Purpose: To determine the efficacy of the dietary fiber guar gum as a therapeutic option for reducing body weight by conducting a meta-analysis of randomized controlled trials.
Methods: Literature searches were performed on the electronic databases Medline, Embase, Biosis, Amed, and the Cochrane Library. Manufacturers of commercial guar gum preparations and experts on the subject were contacted to provide any published or unpublished trials. For inclusion, trials had to state that they were randomized, double blinded, and placebo controlled, used guar gum monopreparations, and reported body weight as an endpoint. No language restrictions were imposed. Two reviewers independently extracted data in a standardized manner according to predefined criteria and evaluated methodological quality using the scoring system developed by Jadad. Discrepancies were settled through discussion.

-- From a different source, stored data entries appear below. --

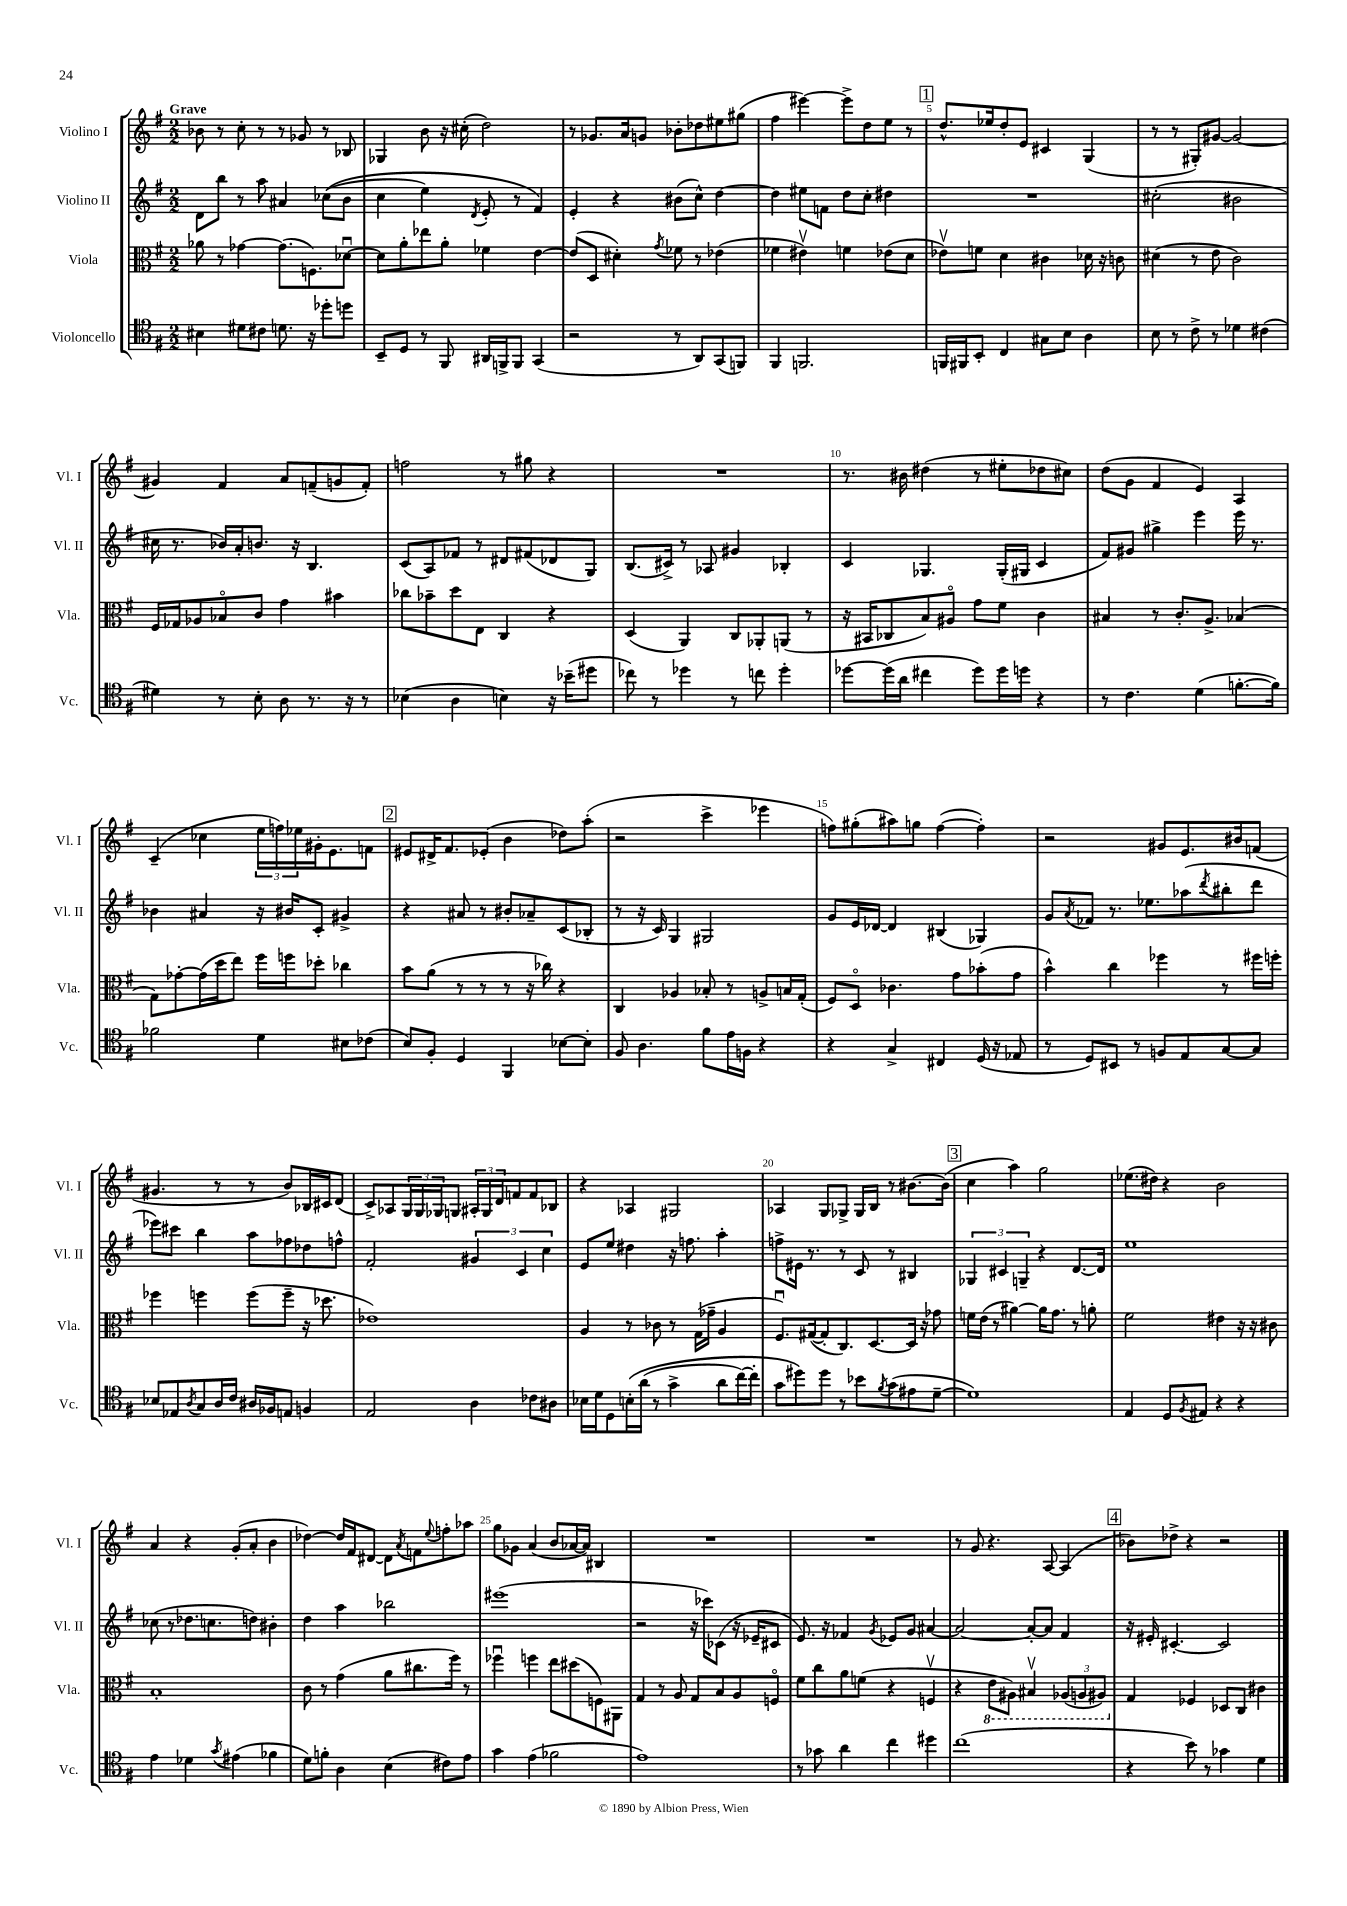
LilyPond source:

<<
\new StaffGroup <<
\new Staff = "s0" \with { instrumentName = "Violino I" shortInstrumentName = "Vl. I" } {
    \clef treble \key g \major \numericTimeSignature \time 2/2 \tempo "Grave"
    bes'8 r8 c''8-. r8 r8 ges'8 r8 bes8 |
    ges4 b'8 r16 cis''16-.( d''2) |
    r8 ges'8. a'16 g'8 bes'8-. des''8 eis''8 gis''8( |
    fis''4 eis'''4~) eis'''8-> d''8 e''8 r8 |
    \mark \markup { \box "1" } d''8.-^ ees''16 d''8-. e'8 cis'4 g4( |
    r8 r8 gis8-.) gis'8~ gis'2~ |
    gis'4 fis'4 a'8 f'8--( g'8 f'8-.) |
    f''2 r8 gis''8 r4 |
    R1 |
    r8. bis'16 dis''4( r8 eis''8-. des''8 cis''8) |
    d''8( g'8 fis'4 e'4) a4 |
    c'4--( ces''4 \tuplet 3/2 { e''16 f''16) ees''16 } gis'16-. e'8. f'8 |
    \mark \markup { \box "2" } eis'8 dis'16-> fis'8. ees'8-.( b'4 des''8) a''8-.( |
    r2 c'''4-> ees'''4 |
    f''8) gis''8-.( ais''8) g''8 f''4~( f''4-.) |
    r2 gis'8 e'8. bis'16 f'8( |
    gis'4. r8 r8 b'8) bes16 cis'16 d'8( |
    c'8->) aes8 \tuplet 3/2 { g16 g16 ges16 } g8 \tuplet 3/2 { ais16-. g16 d'16 } f'8 f'8 bes8 |
    r4 aes4 gis2 |
    aes4 g8 ges8-> ges16 b16 r8 bis'8.~ bis'16( |
    \mark \markup { \box "3" } c''4 a''4) g''2 |
    ees''8.( dis''16) r4 b'2 |
    a'4 r4 g'8-.( a'8-. b'4 |
    des''4~) des''16 fis'16 dis'8~ dis'8 \acciaccatura { a'8 } f'8 \appoggiatura { e''8 } f''8-. aes''8 |
    g''8 ges'8 a'4( b'8 aes'16~ aes'16) bis4 |
    R1 |
    R1 |
    r8 g'8 r4. a8~ a4( |
    \mark \markup { \box "4" } bes'8) des''8-> r4 r2 \bar "|." |
}
\new Staff = "s1" \with { instrumentName = "Violino II" shortInstrumentName = "Vl. II" } {
    \clef treble \key g \major \numericTimeSignature \time 2/2
    d'8 b''8 r8 a''8 ais'4 ces''8(\( b'8 |
    c''4 e''4) \acciaccatura { d'8 } e'8-. r8 fis'4\) |
    e'4-. r4 bis'8( c''8-^) d''4~ |
    d''4 eis''8 f'8 d''8 c''8-. dis''4 |
    \mark \markup { \box "1" } R1 |
    cis''2-.( bis'2 |
    cis''16 r8. bes'16) a'16-. b'8. r16 b4. |
    c'8( a8) fes'8 r8 dis'8 fis'8( des'8 g8) |
    b8.( cis'16->) r8 aes8 gis'4 bes4-. |
    c'4 ges4. ges16-.( gis16 c'4 |
    fis'8) gis'8 gis''4-> e'''4 e'''16 r8. |
    bes'4 ais'4 r16 bis'16 c'8-. gis'4-> |
    \mark \markup { \box "2" } r4 ais'8 r8 bis'8-. aes'8-- c'8( bes8-. |
    r8 r16 c'16) g4 gis2 |
    g'8 e'16 des'16~ des'4 bis4( ges4) |
    g'8 \acciaccatura { a'8 } fes'8 r8. ees''8. aes''8( \acciaccatura { d'''8 } bis''8-. d'''8 |
    ees'''8) cis'''8 b''4 a''8 fes''8 des''8 f''8-^ |
    fis'2-. \tuplet 3/2 { gis'4 c'4 c''4 } |
    e'8 e''8 dis''4 r16 f''8. a''4-. |
    f''8-> eis'16 r8. r8 c'8 r8 bis4 |
    \mark \markup { \box "3" } \tuplet 3/2 { ges4 cis'4 g4-- } r4 d'8.~ d'16 |
    e''1 |
    ces''8( r8 des''8. c''8. d''8) bis'4-. |
    d''4 a''4 bes''2 |
    eis'''1( |
    r2 r16 ces'''16) ces'8( r16 ees'16-- cis'8 |
    e'8.) r16 fes'4 \acciaccatura { g'8 } ees'8 g'8 ais'4~ |
    ais'2~ ais'8~-. ais'8 fis'4 |
    \mark \markup { \box "4" } r16 eis'16-. cis'4.~-. cis'2 \bar "|." |
}
\new Staff = "s2" \with { instrumentName = "Viola" shortInstrumentName = "Vla." } {
    \clef alto \key g \major \numericTimeSignature \time 2/2
    aes'8 r8 ges'4~ ges'8.( f8.) des'8~\downbow |
    des'8 a'8-. ees''8 a'8-. fes'4 e'4~ |
    e'8( d8 dis'4-.) \acciaccatura { g'8 } fes'8 r8 ees'4( |
    fes'4 eis'4\upbow) f'4 ees'8( d'8 |
    \mark \markup { \box "1" } ees'8\upbow) f'8 d'4 cis'4 des'16 r16 c'8 |
    dis'4( r8 e'8 c'2) |
    fis16 ges16 aes8 bes8\flageolet c'8 g'4 bis'4 |
    ces''8 bes'8-- d''8 e8 c4 r4 |
    d4( a,4) c8 aes,8-. a,8( r8 |
    r16 bis,16 ces8 b8) ais8\flageolet g'8 fis'8 c'4 |
    bis4 r8 c'8.-. a8.-> bes4( |
    g8) ges'8~-. ges'16( d''16 e''8) fis''16 f''16 des''8-. ces''4 |
    \mark \markup { \box "2" } b'8 a'8( r8 r8 r8 r16 ces''16) r4 |
    c4 aes4 bes8-. r8 a8-> b16 g16-.( |
    fis8) d8\flageolet ces'4. g'8 bes'8-.( g'8 |
    b'4-^) c''4 fes''4 r8 fis''16 f''16-. |
    fes''4 f''4 f''8( f''8-- r16 des''8. |
    ees'1) |
    a4 r8 ces'8 r8 g16( ges'16-- a4 |
    fis8.\downbow) gis16~( gis8-. c8.) d8.~ d16 r16 ges'8 |
    \mark \markup { \box "3" } f'16 e'16( r8 ais'4~) ais'16 g'8. r8 a'8-. |
    fis'2 eis'4 r16 r16 cis'8 |
    b1-. |
    c'8 r8 g'4( a'8 cis''8. fis''16) r8 |
    fes''4\downbow f''4 e''8 dis''8( f8) ais,8 |
    g4 r8 a8 g8 b8 a8 f8\flageolet |
    fis'8 c''8 a'8 f'8( r4 f4\upbow |
    r4 \ottava #-1 e8 ais,8) bis,4\upbow \tuplet 3/2 { aes,8( a,8 ais,8) \ottava #0 } |
    \mark \markup { \box "4" } g4 fes4 des8 c8 cis'4 \bar "|." |
}
\new Staff = "s3" \with { instrumentName = "Violoncello" shortInstrumentName = "Vc." } {
    \clef tenor \key g \major \numericTimeSignature \time 2/2
    bis4 dis'8 cis'8 d'8. r16 des''8-. d''8 |
    b,8-- d8 r8 fis,8 ais,16 f,16-> f,8 g,4( |
    r2 r8 a,8) g,8( f,8) |
    fis,4 f,2. |
    \mark \markup { \box "1" } f,16 fis,16 b,8-. c4 gis8 b8 a4 |
    b8 r8 c'8-> r8 des'4 cis'4( |
    dis'4) r8 b8-. a8 r8. r16 r8 |
    bes4( a4 b4) r16 bes'16--( dis''8 |
    ces''8) r8 des''4 r8 c''8 des''4-. |
    des''8~ des''16( a'16 cis''4 des''8) des''16 d''16 r4 |
    r8 c'4. d'4( f'8.~-. f'16) |
    fes'2 d'4 bis8 ces'8( |
    \mark \markup { \box "2" } b8) fis8-. d4 fis,4 bes8~ bes8-. |
    fis8 a4. fis'8 e'16 f16 r4 |
    r4 g4-> cis4 d16( r16 ees8 |
    r8 d8) bis,8 r8 f8 e8 g8~ g8 |
    bes8 ees8 \acciaccatura { a8 } g8 a16 c'16 ais16 fes16 e8 f4 |
    e2 a4 ces'8 ais8 |
    bes16 d'16 d8 b16-.\( a'16( r8 g'4-> a'8 c''16~) c''16-. |
    g'8 dis''8\) dis''8 r8 bes'8 \acciaccatura { fis'8 } g'8( eis'8 d'8~-- |
    \mark \markup { \box "3" } d'1) |
    e4 d8 \acciaccatura { fis8 } eis8 r4 r4 |
    e'4 des'4 \acciaccatura { g'8 } eis'4( fes'4 |
    d'8) f'8-. a4 b4( cis'8) e'8 |
    g'4 e'4( fes'2 |
    e'1) |
    r8 ges'8 a'4 c''4 dis''4 |
    c''1( |
    \mark \markup { \box "4" } r4 b'8) r8 ges'4 d'4 \bar "|." |
}
>>
>>
\layout { \context { \Score \override BarNumber.break-visibility = ##(#f #t #t) barNumberVisibility = #(every-nth-bar-number-visible 5) } }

Results: Thirty-four trials were identified and 20 could be included. Eleven trials provided data that were suitable for statistical pooling. The meta-analysis indicated a nonsignificant difference in patients receiving guar gum compared with patients receiving placebo (weighted mean difference -0.04 kg; 95% confidence interval (CI): -2.2 to 2.1). Analysis of six trials with similar methodologic features corroborates these findings (weighted mean difference -0.3 kg; 95% CI: -4.0 to 3.5). Adverse events most frequently reported were abdominal pain, flatulence, diarrhea, and cramps. Overall, 11 patients (3%) dropped out owing to adverse events.
Conclusions: This meta-analysis suggests that guar gum is not efficacious for reducing body weight. Considering the adverse events associated with its use, the risks of taking guar gum outweigh its benefits for this indication. Therefore, guar gum cannot be recommended as a treatment for lowering body weight.